Dust fills the almsbowl.
There isn’t any food.
Mice and sparrows
Haven’t learned about poverty yet,
Drilling into the room, drilling
Through the walls.
—Translated by Paul Hansen
Seeking but Not Finding the Recluse
I ask the boy;
he says: “My Master’s gone
to gather herbs.
I only know
he’s on this mountain,
but the clouds are too deep
to know where.”
—Translated by Mike O’ Connor
Poking up from the ground barely above my knees
already there’s holiness in their coiled roots.
Though harsh frost has whitened the hundred grasses,
deep in the courtyard, one grove of green!
In the late night long-legged spiders stir;
crickets are calling from the empty stairs.
A thousand years from now who will stroll among these trees,
fashioning poems on their ancient dragon shapes?

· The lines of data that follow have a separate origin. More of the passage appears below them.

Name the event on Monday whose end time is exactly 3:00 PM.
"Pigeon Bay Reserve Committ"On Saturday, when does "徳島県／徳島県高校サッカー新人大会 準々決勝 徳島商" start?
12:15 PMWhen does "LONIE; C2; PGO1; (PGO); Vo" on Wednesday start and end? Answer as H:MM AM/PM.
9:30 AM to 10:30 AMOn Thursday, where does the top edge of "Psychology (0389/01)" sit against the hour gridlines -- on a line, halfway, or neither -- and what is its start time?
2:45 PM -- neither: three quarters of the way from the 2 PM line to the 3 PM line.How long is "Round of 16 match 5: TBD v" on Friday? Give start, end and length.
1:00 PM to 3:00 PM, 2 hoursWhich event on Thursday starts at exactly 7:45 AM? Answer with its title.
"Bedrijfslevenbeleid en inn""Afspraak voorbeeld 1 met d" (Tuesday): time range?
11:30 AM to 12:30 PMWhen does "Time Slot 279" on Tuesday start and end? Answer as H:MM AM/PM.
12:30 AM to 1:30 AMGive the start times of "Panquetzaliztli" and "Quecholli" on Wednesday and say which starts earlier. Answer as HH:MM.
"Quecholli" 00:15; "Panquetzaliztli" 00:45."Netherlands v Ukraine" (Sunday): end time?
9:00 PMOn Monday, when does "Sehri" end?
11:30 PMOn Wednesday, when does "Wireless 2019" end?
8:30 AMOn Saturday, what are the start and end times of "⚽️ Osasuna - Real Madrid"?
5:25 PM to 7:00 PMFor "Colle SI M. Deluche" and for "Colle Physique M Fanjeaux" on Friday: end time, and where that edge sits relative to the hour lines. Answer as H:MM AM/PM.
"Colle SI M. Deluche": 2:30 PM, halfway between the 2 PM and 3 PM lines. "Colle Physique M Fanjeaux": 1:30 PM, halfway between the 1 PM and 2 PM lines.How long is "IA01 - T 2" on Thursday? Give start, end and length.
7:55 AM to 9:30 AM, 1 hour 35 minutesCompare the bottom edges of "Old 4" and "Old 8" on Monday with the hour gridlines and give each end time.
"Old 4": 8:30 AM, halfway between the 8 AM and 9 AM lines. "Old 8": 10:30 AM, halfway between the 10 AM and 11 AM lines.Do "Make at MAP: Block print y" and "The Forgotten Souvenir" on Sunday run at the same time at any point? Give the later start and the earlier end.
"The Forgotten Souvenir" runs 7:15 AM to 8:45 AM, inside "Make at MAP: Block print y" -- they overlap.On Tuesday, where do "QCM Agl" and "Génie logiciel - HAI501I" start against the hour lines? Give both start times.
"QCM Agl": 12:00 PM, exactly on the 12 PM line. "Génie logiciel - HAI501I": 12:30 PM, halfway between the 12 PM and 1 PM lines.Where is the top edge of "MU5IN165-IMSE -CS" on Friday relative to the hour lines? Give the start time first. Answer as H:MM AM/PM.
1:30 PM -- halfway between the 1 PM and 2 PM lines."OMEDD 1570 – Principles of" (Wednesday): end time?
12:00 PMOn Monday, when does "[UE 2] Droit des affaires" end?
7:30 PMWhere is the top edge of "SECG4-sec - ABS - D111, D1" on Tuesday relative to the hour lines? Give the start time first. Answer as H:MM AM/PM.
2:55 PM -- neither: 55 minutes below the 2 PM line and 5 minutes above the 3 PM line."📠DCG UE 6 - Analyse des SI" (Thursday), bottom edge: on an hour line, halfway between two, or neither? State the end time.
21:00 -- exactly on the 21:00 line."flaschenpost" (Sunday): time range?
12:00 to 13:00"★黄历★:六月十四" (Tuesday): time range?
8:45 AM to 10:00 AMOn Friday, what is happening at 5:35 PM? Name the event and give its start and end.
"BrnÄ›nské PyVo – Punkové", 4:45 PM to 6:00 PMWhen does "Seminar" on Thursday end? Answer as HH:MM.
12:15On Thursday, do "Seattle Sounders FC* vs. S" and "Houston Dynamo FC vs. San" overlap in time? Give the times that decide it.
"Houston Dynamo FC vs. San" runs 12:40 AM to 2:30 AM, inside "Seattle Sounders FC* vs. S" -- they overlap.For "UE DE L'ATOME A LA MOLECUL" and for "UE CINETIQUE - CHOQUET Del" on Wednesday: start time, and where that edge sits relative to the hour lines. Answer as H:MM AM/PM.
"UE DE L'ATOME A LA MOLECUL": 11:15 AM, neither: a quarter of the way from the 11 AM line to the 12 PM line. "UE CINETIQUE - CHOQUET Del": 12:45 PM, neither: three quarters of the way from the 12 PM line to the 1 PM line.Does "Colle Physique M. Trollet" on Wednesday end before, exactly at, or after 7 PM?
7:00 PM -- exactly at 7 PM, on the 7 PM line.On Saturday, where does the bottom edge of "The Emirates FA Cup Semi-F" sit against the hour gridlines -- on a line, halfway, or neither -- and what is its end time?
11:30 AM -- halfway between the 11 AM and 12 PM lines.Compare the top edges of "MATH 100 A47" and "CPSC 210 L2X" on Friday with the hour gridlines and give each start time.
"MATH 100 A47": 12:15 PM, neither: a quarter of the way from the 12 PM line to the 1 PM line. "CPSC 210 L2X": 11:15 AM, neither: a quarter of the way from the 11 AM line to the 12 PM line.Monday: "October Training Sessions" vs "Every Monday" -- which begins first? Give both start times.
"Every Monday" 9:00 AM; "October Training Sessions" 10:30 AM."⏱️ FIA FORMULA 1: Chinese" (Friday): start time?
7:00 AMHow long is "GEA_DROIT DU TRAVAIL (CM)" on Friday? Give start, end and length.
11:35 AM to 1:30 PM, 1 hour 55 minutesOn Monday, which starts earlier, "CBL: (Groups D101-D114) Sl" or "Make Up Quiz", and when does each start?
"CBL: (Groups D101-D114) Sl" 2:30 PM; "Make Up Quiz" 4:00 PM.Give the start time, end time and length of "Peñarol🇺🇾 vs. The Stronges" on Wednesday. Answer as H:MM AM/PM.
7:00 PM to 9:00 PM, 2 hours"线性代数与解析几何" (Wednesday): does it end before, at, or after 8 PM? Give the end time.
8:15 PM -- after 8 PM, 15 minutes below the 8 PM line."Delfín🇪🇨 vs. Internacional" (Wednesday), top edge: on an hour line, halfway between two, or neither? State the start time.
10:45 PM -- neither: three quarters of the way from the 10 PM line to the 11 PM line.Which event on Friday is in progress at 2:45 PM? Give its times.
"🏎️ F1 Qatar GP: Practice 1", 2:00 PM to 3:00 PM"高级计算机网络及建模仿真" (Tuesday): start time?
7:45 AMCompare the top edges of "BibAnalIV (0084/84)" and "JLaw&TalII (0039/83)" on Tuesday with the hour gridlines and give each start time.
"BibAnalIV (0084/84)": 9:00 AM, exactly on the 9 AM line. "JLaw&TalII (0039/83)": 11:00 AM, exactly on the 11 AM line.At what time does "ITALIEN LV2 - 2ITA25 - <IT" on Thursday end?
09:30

—Translated by Burton Watson
Han-Shan Te-Ch’ing (1546-1623)
(from Twenty-Eight Mountain Poems)
21. Who can be a wild deer among deserted mountains
satisfied with tall grass and pines
if the realm of dust was an endless dream
how then did heroes reach the land of peaks
22. My long white hair is framed by green mountains
my body is surrounded by a thousand cliffs and gorges
the pine gate is silent no one passes by
the only ones who visit are drifting clouds
—Translated by Red Pine
Andrew Schelling is an award-winning poet, essayist and translator on the faculty of The Naropa Institute in Boulder, Colorado. This essay is adapted from his introduction to The Clouds Should Know Me by Now: Buddhist Poet Monks of China, edited by Red Pine and Mike O’Connor, from Wisdom Publications.